How often should I antifoul my boat?

8th March 2021 Eugenie Alder

To ensure that your boat is well looked after, it is recommended that you book in for an antifoul every 9-15 months. This will vary depending on how frequently you use your boat, where it is berthed or moored and the harshness of that environment (for example, in Sydney Harbour you would aim for between 9-12 months).

However, it seems there is still a minority of boat owners out there who push the boundaries in an attempt to save a few pennies. But the reality is, that’s not the case.

Customers who bring in their boat to be antifouled after periods of 18-24 months commonly find more issues with their boat, which ultimately costs them more money in the long run.

Here are a few issues that are often found with boats when you leave it too long to book in for a clean, antifoul and anode replacement:

Fibreglass damage

Excessive growth becomes difficult to remove once the barnacles have stuck to the fibreglass underneath the antifoul.

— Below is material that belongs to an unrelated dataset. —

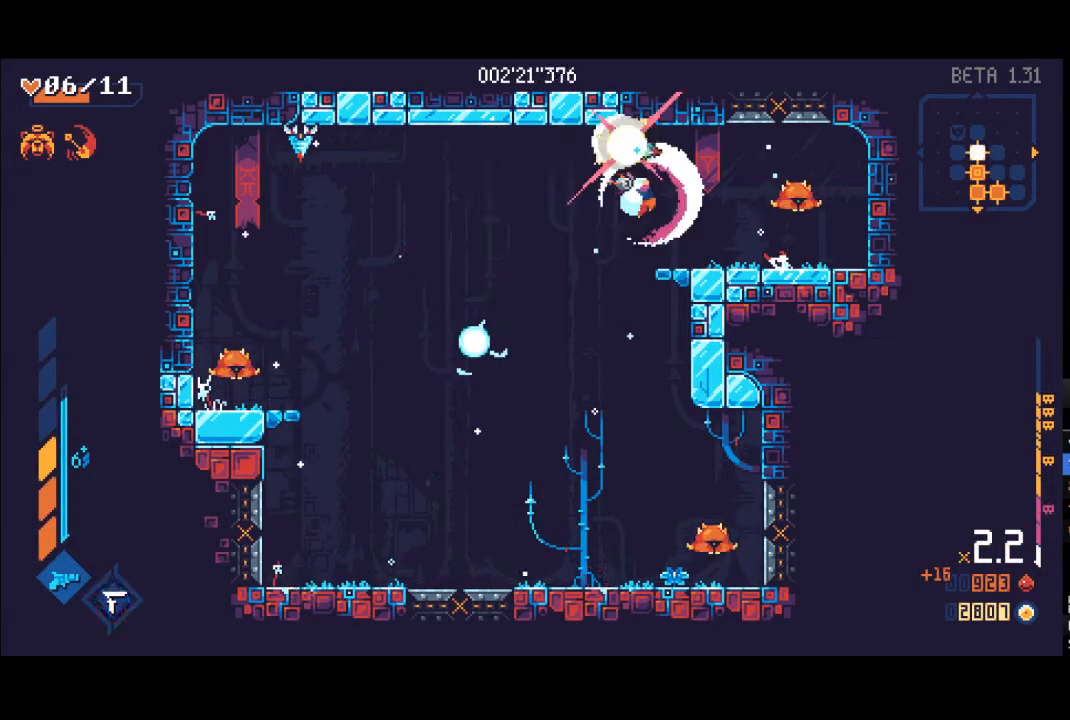
{"buttons": [], "left_stick": "up-left", "right_stick": "center", "events": [[33, "left_stick", "left"], [133, "left_stick", "up-left"], [317, "A", "down"], [333, "R1", "down"], [383, "A", "up"], [433, "R1", "up"]]}
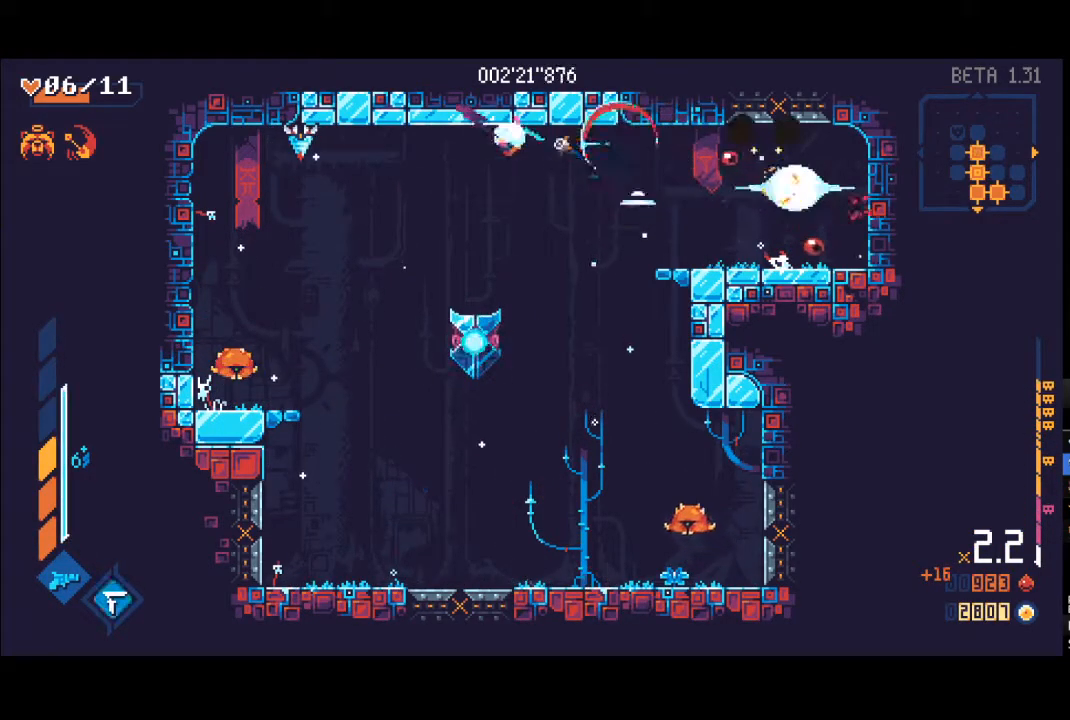
{"buttons": [], "left_stick": "down-left", "right_stick": "center", "events": [[233, "left_stick", "left"], [283, "Y", "down"], [300, "L1", "down"], [367, "left_stick", "down-left"], [383, "L1", "up"], [433, "Y", "up"]]}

Sacrificial anodes play a crucial role in avoiding corrosion to all propellers, shafts, stern drives, trim tabs and rudders. If these are not replaced annually the risk of corrosion to the running gear is greatly increased.

Engine Overheating

Raw water intake blockage is one of the most common contributors to an engine overheating. This can be avoided by the clean-out and re-antifouling of all intakes and skin fittings. This is all included in the process when a boat is antifouled.

Fuel Consumption

As the growth underneath the hull continues to build up, so does your fuel consumption. It causes increased drag; in turn, the boat travels much slower requiring more engine power. There have been cases where excessive growth has been responsible for fuel efficiency dropping by up to 50 percent.

All of these issues are seen frequently when antifouling a boat is left too late, months after it is due. The results are costly and can be avoided with a little TLC and monitored maintenance.